Is the truth table of $(p↔q)↔(r↔s)$ formed by 16 lines or by 4 lines? Is the truth table of $(p↔q)↔(r↔s)$ formed by 16 lines or by 4 lines?
Please help me.
 A: Each of $p$, $q$, $r$, $s$ can take $T$ or $F$. The number of rows is $2^4=16$.
A: You can't fill the truth table with four lines only because you would be missing some combinations (two, to be precise) of true/false values that statements p, q, r, and s can take.
You must list all possible combinations and their resulting output. To know how many combinations are there, you can use:
$$m^n$$
Where m is the number of values a variable can get (in this case, true and false sum up 2), and n is the number of variables (in this case, 4):$$2^4=16$$
You need exactly 16 rows to complete the truth table of your statement.

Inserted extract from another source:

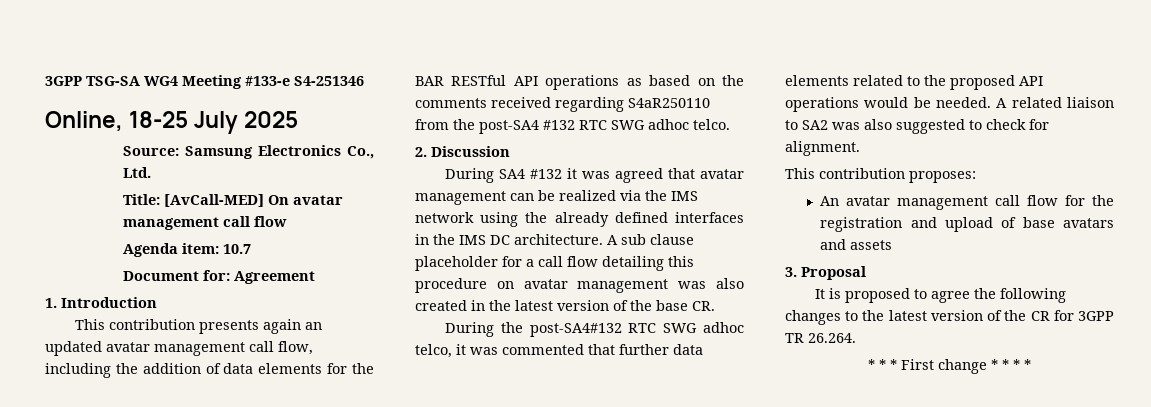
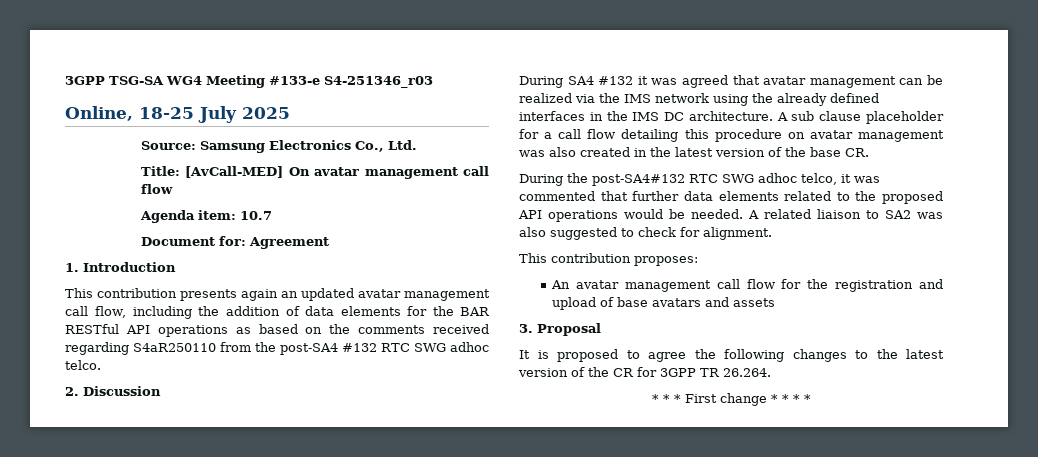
[294,76,364,86] S4-251346 -> [324,76,433,88] S4-251346_r03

Maybe what you're trying to say is that only two of those combinations make the statement true, which is correct. But in a truth table, you also want to include the combinations that make the statement false.
A: In four rows you can do this...
$\def\true{\color{navy}{\mathrm T}}\def\false{\color{blue}{\mathrm F}} \def\getsto{\leftrightarrow} \begin{array}{c:c|c}p\getsto q & r\getsto s & (p\getsto q)\getsto(r\getsto s) \\\hline \true & \true & \true \\ \hdashline \true & \false & \false \\ \hdashline \false & \true & \false \\ \hdashline \false & \false & \true \end{array}$
But that is but a summary, and does not explicitly display all possible assignments for $p,q,r,s$ that generate those evaluations for $p\getsto q$ and $r\getsto s$.
The full table takes $16$ rows.